New York

“Different Roads”

The exclusive association of MoMA’s history with the European-centered high modernism of Picasso and Mondrian is in need of serious revision. Alfred Barr, the museum’s first director, conceived of breaking the institution into separate departments out of a desire to put the so-called minor arts of photography, film, and industrial design on an equal footing with painting and sculpture. While Barr did not agree with Duchamp’s dismissive statement that “the only works of art America has given are her plumbing and her bridges,” he did complain in 1940 of “the tendency of the public to identify art with painting and sculpture,” while claiming that “no other museum in the country has done as much to further the interest of American photography, American films, American architecture and American industrial design.” The focus on applied and industrial arts led the museum to begin staging design exhibitions in 1933, and in the ensuing years it offered such groundbreaking shows as “Machine Art,” as well as displays like “Useful Household Objects Under Five Dollars,” that argued that good design need not be reserved for the carriage trade. “Different Roads: Automobiles for the Next Century” continued this legacy by showcasing automotive design as a means to meet such pressing issues as reduced pollution, increased safety, and affordability.

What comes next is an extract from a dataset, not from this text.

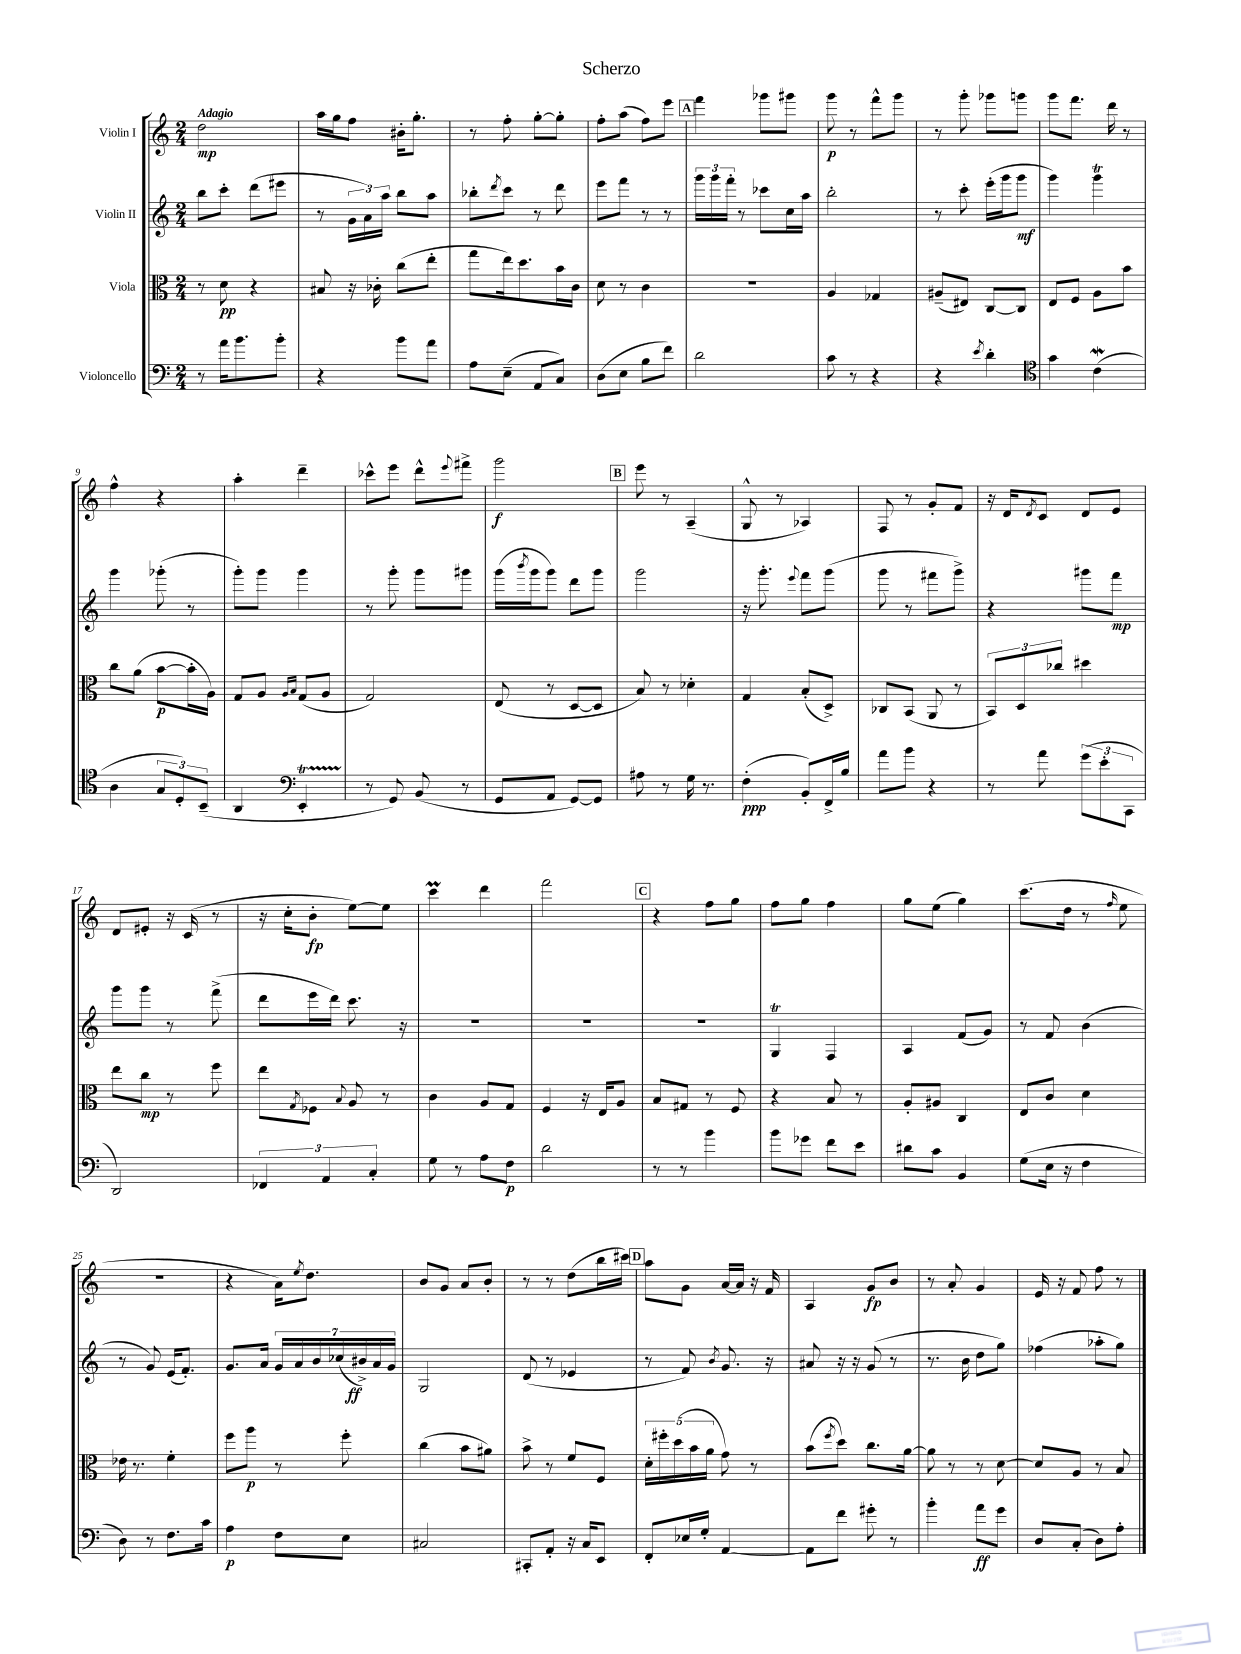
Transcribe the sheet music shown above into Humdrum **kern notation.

The eight cars in the museum’s garden were displayed like sculpture, arranged in a grid that rhymed with the layout of the garden as a whole. They were divided conceptually by curator Christopher Mount into autos with new types of power plants (electric motors, hybrid engines, etc.) and those featuring alternative materials, structures, and forms. It is interesting that most of these vehicles have been designed for the entry-level market, showing that the combination of overcrowding, expensive fuel (outside the US), and government regulation is producing innovation from the bottom up.

Among those with new power plants, some innovations are clearly visible to the layman’s eye, while others are only evident to those well-versed in what is under the hood. The General Motors EV1, the first electric car in large-scale production in the US, is extremely stylish. Moving the rear wheels nine inches closer together than the front creates a teardrop shape, enhanced by rear wheel covers and a flat-bottomed undercarriage, all features that help make the EV1 the most aerodynamic— “slippery” in trade lingo—car in production. The Toyota Prius, on the other hand, looks unremarkable but has a computer that seamlessly switches between a four-cylinder gas engine and an electric motor. The car attains its highest fuel efficiency in stop-and-go city traffic, using energy generated by braking to power the electric motor.

The Smart Car, a collaboration between Swatch and DaimlerChrysler, is a good example of new materials and forms reinvigorating an established type. The ultimate city car, it is designed to fit into a parking space half the size of an ordinary one. At the same time the vehicle’s visible space frame and the positioning of the mechanical parts underneath its passenger compartment assure passenger safety. Like its Swatch cousins, the Smart Car looks like something you could trade with your friends, an impression reinforced by the fact that if you tire of the exterior, the multicolored body panels can be replaced by a technician in two hours. The Swatch connection is indicative of what separates this generation of small cars from the econoboxes of the past. As Mount says, “Automobiles that appear hair-shirt or underpowered . . . don’t inspire the kind of yearnings that prompt consumers to buy.” And as this statement suggests, all this innovation isn’t altruistic. The production of more efficient and affordable automobiles proceeds by the corporate logic that everyone would be happier if only they were a car owner, ignoring the fact that the replacement of the private car with forms of public transportation might be the best solution for the new century. But that would be the subject for another show.